At the time of writing, Everykey has passed the halfway mark on its $100,000 funding target with $56,586 pledged with 19 days to reach $100,000.
Using Bluetooth, the Everykey promises “immediate access to a user’s password-protected electronics such as a smartphone, tablet, or computer, as well as physically locked items including doors, car doors, bike locks, and other controlled access devices.” It claims to use ‘military grade encryption,’ and offers the chance for users to instantly disable it should it be lost or stolen.
“The band doesn’t actually store your password and login library, it’s simply an authenticator,”, Slashgear explains, also highlighting that there are limitations based on the format required, with only Jailbroken iOS devices working with it, for example. Slashgear also highlights another issue for more complicated authentication systems: “Multiple accounts for a single website and two-factor authentication are two issues that the company is looking into addressing, but there will be no solution at launch.”
It does, however, already offer support for Gmail, Facebook, Twitter and “every other website we’ve tried it on” which is a promising start in terms of widespread support.
TechCrunch draws parallels with the Nymi wristband, which as we reported last week is soon to be trialled by the Royal Bank of Canada for banking, but notes that it is a little bit less sophisticated without any of Nymi’s biometric authentication.
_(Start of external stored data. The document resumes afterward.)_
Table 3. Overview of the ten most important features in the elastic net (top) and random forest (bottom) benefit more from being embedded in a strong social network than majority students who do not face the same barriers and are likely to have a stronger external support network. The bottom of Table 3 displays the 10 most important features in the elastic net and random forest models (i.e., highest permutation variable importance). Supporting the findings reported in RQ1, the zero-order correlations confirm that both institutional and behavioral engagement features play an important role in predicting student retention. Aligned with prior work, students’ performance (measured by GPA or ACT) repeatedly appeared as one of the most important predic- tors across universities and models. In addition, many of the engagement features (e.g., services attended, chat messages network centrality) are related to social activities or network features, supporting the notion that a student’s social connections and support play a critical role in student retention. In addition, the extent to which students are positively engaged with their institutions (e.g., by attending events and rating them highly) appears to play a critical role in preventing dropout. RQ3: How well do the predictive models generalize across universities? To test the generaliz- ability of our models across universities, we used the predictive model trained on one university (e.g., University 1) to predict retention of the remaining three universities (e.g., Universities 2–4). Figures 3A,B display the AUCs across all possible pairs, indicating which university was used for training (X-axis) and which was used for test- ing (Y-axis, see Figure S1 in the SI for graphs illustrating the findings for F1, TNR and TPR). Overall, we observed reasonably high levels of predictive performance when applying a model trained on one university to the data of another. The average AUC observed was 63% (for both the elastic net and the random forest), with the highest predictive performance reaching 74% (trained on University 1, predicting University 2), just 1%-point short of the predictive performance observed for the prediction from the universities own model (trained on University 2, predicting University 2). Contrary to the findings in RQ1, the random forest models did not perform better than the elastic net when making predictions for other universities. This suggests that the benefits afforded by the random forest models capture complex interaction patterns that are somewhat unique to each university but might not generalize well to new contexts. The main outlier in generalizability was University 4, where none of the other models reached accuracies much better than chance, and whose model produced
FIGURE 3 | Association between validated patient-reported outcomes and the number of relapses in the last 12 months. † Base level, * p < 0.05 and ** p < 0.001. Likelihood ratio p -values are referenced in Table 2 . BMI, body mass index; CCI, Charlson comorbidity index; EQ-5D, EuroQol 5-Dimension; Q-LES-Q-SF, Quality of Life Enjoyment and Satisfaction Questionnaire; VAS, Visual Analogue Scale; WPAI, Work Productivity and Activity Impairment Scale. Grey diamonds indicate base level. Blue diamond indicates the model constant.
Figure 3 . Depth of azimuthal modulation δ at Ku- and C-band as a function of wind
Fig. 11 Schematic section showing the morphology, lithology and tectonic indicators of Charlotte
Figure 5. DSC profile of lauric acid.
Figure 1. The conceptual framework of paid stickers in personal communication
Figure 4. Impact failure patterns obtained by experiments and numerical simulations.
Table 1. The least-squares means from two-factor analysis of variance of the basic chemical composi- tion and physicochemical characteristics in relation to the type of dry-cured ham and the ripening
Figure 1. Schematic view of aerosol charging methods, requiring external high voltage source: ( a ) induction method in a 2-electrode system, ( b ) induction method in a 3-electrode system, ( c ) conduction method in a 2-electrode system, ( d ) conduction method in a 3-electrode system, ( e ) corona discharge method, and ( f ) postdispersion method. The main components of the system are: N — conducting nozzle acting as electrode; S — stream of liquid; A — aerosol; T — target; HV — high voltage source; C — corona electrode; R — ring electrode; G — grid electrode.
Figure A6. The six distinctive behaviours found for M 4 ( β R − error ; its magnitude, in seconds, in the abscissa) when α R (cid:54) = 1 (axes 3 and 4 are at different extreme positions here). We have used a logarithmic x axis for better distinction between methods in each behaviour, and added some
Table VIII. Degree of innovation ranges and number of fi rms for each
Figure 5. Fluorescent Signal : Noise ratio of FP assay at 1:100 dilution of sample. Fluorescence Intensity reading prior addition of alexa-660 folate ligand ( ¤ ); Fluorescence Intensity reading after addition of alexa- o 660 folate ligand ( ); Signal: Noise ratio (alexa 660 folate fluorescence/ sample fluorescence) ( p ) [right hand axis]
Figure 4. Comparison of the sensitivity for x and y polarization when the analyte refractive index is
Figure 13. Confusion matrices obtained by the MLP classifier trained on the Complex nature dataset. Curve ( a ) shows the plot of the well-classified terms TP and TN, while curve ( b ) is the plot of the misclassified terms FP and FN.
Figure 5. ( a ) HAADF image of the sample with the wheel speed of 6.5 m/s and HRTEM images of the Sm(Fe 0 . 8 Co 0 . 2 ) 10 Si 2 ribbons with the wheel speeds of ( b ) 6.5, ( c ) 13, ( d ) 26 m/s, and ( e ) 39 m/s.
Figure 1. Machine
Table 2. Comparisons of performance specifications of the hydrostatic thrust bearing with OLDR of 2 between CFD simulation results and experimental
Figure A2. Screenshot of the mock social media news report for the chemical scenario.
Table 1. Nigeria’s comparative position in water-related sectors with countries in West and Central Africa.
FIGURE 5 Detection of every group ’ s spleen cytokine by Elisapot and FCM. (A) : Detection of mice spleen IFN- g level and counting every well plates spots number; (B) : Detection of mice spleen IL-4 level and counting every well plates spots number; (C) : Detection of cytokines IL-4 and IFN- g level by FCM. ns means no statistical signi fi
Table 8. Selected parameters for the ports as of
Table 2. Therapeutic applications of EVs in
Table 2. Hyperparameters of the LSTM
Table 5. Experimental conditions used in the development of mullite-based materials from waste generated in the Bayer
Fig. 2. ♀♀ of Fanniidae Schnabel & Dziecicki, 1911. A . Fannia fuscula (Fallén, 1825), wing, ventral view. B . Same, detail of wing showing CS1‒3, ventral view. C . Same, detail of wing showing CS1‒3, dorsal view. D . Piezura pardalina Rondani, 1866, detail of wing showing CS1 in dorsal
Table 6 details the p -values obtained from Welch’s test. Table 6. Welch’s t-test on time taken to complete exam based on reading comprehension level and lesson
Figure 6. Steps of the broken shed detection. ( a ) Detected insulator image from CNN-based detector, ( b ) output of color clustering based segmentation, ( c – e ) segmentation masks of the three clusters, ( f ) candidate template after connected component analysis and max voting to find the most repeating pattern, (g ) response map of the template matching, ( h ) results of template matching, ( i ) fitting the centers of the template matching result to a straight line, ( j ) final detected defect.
According to TechCrunch this is because Everykey’s CEO Chris Wentz is skeptical about the electrocardiogram data you can accurately read from a single wearable. It also allows the device to have a better battery life, reportedly lasting up to a month.
You can back the Everykey on Kickstarter now, with a $50 pledge enough to secure one, when it ships (assuming it meets its funding target) in March next year.